> EXERCISE GOAL: All lines of the material must be output verbatim.
::::::
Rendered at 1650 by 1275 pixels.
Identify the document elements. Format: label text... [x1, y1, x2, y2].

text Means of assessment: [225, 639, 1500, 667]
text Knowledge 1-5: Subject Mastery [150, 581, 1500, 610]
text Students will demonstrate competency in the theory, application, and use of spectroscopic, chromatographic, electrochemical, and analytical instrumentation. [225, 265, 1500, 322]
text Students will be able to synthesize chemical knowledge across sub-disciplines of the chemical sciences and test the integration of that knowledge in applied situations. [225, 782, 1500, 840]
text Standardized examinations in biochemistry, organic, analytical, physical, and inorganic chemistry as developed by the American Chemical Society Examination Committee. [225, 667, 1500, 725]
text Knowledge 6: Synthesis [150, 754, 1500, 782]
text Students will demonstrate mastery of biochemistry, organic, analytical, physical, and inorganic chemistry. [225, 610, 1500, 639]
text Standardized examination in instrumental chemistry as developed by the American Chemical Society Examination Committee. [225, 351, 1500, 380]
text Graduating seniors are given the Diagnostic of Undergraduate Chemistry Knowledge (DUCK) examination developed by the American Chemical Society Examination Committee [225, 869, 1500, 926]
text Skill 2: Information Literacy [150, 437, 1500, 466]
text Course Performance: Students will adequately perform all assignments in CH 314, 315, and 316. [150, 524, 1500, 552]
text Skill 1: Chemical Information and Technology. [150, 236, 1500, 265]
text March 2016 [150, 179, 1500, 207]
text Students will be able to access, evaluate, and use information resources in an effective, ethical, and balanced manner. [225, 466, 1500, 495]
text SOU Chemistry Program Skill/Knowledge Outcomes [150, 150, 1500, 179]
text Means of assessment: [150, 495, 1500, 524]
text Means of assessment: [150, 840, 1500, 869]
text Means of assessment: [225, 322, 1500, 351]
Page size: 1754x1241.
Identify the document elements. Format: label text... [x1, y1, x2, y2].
::::::
> OUTPUT:
Rendered at 1650 by 1275 pixels.
Identify the document elements. Format: label text... [x1, y1, x2, y2].

text Means of assessment: [225, 639, 1500, 667]
text Knowledge 1-5: Subject Mastery [150, 581, 1500, 610]
text Students will demonstrate competency in the theory, application, and use of spectroscopic, chromatographic, electrochemical, and analytical instrumentation. [225, 265, 1500, 322]
text Students will be able to synthesize chemical knowledge across sub-disciplines of the chemical sciences and test the integration of that knowledge in applied situations. [225, 782, 1500, 840]
text Standardized examinations in biochemistry, organic, analytical, physical, and inorganic chemistry as developed by the American Chemical Society Examination Committee. [225, 667, 1500, 725]
text Knowledge 6: Synthesis [150, 754, 1500, 782]
text Students will demonstrate mastery of biochemistry, organic, analytical, physical, and inorganic chemistry. [225, 610, 1500, 639]
text Standardized examination in instrumental chemistry as developed by the American Chemical Society Examination Committee. [225, 351, 1500, 380]
text Graduating seniors are given the Diagnostic of Undergraduate Chemistry Knowledge (DUCK) examination developed by the American Chemical Society Examination Committee [225, 869, 1500, 926]
text Skill 2: Information Literacy [150, 437, 1500, 466]
text Course Performance: Students will adequately perform all assignments in CH 314, 315, and 316. [150, 524, 1500, 552]
text Skill 1: Chemical Information and Technology. [150, 236, 1500, 265]
text March 2016 [150, 179, 1500, 207]
text Students will be able to access, evaluate, and use information resources in an effective, ethical, and balanced manner. [225, 466, 1500, 495]
text SOU Chemistry Program Skill/Knowledge Outcomes [150, 150, 1500, 179]
text Means of assessment: [150, 495, 1500, 524]
text Means of assessment: [150, 840, 1500, 869]
text Means of assessment: [225, 322, 1500, 351]
Page size: 1754x1241.
Identify the document elements. Format: label text... [x1, y1, x2, y2].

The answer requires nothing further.